Col. Gen. Nikolai Bordyuzha is secretary general of the Collective Security Treaty Organization, a military alliance between six former Soviet states: Russia, Belarus, Armenia, Kazakhstan, Kyrgyzstan and Tajikistan. Speaking at a press conference in Moscow on Wednesday, he had some harsh words for Russia's NATO partners.
The North Atlantic Alliance, he said, has been consistently opposed to any military integration between Russia and its partners in the CSTO, and the reason is that NATO wants to deprive these countries of their collective security guarantees.
"Why do you think NATO does not cooperate with the CSTO?" the general asked. "It's simple – they have no need to support processes of [defense] integration. This way, things will be like in Syria, and nobody will be able to let out a peep. The country is being pounded, and there's no one to help them, since it didn't have any allies. And this is the situation they want to create for us as well," Bordyuzha said, referring to the members of the CSTO.
Ultimately, Bordyuzha suggested that the Western political, media and military effort's "most important task is to splinter our unity, to separate our nations into our own 'national apartments', and to dictate their terms to everyone individually."

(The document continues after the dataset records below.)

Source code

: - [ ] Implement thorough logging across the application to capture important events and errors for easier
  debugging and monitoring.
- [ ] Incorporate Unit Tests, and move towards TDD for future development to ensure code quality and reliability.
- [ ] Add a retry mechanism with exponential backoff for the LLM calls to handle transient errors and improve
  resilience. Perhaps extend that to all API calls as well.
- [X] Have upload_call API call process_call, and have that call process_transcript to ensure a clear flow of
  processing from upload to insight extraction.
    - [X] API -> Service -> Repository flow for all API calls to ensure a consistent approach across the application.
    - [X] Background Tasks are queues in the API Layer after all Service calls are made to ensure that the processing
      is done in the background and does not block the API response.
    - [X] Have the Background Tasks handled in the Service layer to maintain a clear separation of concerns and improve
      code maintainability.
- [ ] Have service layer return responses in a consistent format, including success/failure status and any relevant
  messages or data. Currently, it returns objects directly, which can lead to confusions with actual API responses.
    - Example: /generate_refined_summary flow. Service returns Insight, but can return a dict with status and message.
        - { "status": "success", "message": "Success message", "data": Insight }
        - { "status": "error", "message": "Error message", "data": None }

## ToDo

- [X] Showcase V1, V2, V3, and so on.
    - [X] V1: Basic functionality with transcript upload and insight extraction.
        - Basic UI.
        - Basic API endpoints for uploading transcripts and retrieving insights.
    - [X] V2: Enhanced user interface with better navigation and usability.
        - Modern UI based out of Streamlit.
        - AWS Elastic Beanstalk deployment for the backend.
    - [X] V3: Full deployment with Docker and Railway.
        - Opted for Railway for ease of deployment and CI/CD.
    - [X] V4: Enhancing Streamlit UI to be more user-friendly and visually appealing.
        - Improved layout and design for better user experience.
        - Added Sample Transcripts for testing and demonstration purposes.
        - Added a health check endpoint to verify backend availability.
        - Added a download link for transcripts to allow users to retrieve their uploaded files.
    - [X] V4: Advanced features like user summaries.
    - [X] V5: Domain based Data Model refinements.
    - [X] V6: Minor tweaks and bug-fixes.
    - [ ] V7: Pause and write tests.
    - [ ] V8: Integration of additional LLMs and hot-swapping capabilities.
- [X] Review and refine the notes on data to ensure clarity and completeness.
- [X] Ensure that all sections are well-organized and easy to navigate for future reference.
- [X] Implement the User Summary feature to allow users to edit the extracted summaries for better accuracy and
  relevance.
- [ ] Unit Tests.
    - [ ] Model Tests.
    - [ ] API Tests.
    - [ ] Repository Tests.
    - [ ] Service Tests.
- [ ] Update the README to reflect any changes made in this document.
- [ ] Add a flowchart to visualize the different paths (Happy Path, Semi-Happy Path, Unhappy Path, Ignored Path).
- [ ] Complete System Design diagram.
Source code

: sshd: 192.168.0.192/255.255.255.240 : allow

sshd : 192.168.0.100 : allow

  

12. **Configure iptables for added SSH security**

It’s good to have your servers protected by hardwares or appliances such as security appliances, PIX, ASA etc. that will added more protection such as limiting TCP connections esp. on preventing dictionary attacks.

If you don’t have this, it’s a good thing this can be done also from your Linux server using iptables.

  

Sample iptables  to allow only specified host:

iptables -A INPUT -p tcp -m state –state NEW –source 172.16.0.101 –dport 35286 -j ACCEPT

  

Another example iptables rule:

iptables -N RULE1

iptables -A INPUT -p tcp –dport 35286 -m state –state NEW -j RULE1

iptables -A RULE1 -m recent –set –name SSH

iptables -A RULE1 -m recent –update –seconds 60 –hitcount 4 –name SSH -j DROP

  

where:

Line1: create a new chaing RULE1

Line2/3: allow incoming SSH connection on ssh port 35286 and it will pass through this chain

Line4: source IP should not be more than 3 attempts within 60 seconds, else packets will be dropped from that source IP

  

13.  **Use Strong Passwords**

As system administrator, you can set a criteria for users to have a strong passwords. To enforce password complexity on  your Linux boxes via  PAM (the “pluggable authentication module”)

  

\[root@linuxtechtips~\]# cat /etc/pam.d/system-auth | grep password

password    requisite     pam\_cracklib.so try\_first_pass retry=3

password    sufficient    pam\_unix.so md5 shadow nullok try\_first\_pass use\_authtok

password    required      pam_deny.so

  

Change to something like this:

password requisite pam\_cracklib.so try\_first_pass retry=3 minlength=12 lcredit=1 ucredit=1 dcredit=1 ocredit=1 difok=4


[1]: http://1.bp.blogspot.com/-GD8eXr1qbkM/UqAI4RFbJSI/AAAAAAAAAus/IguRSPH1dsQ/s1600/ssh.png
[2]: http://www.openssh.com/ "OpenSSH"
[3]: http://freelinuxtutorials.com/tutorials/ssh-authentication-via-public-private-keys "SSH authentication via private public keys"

In this scenario, the officer emphasized while that the CSTO has no absolutely no plans to fight a war of aggression against NATO, neither does it fear an attack by the Western alliance. "That's why the CSTO exists," Bordyuzha quipped.
Signatories to the alliance are not able to join other military alliances, and aggression against one member is considered aggression against all. The CSTO holds yearly command exercises and drills to improve coordination between its states militaries, the most recent being Cooperation-2016, which took place last month in Russia's Pskov region.